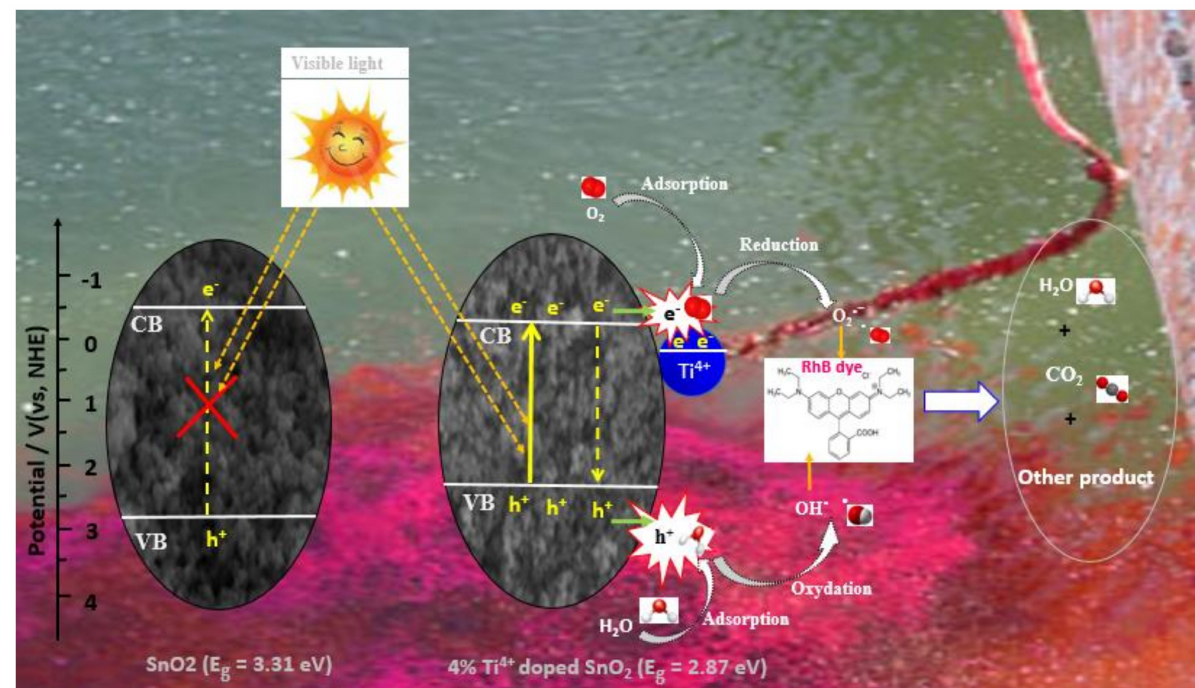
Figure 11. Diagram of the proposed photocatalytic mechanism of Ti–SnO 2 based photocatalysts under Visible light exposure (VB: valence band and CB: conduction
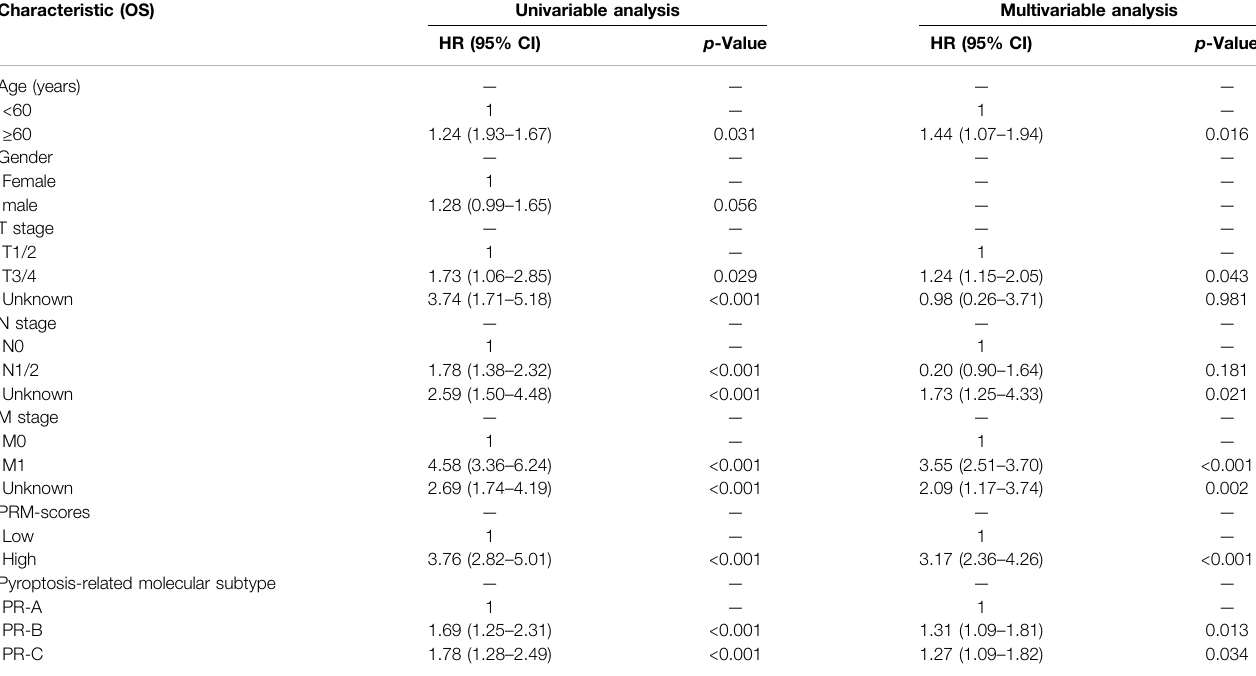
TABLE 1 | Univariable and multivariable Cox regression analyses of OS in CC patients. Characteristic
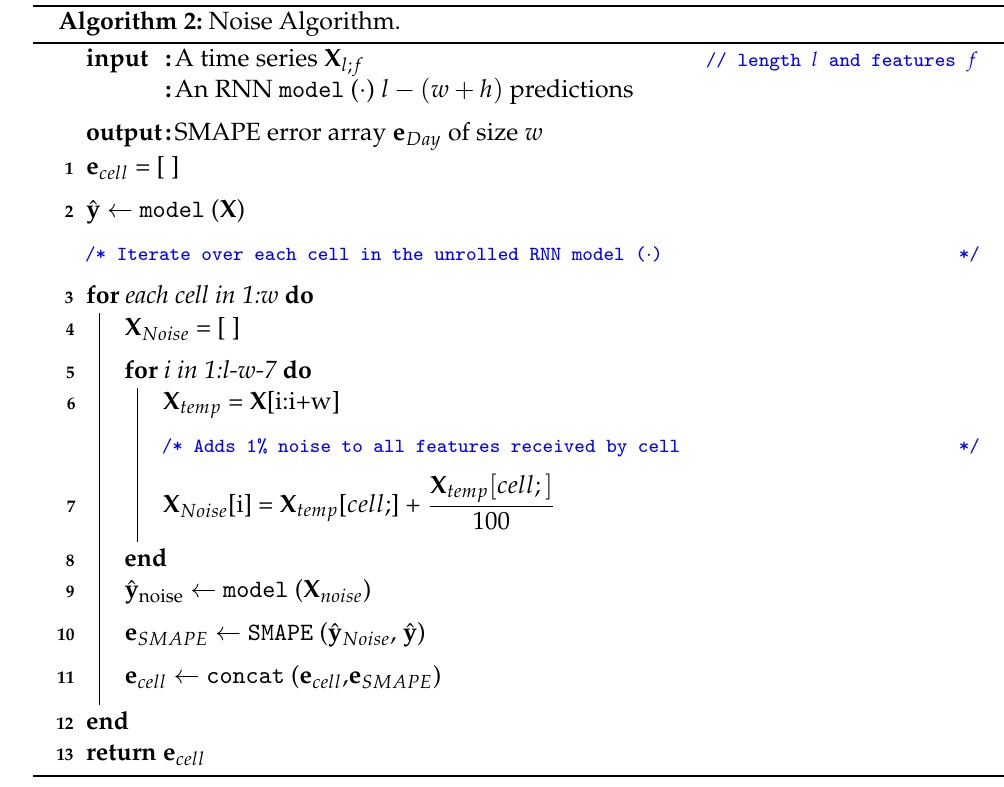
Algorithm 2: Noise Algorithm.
═══
Images in the data above are to be skipped. Retype all other material exactly.

» Output below
Figure 11. Diagram of the proposed photocatalytic mechanism of Ti–SnO 2 based photocatalysts under Visible light exposure (VB: valence band and CB: conduction
TABLE 1 | Univariable and multivariable Cox regression analyses of OS in CC patients. Characteristic
Algorithm 2: Noise Algorithm.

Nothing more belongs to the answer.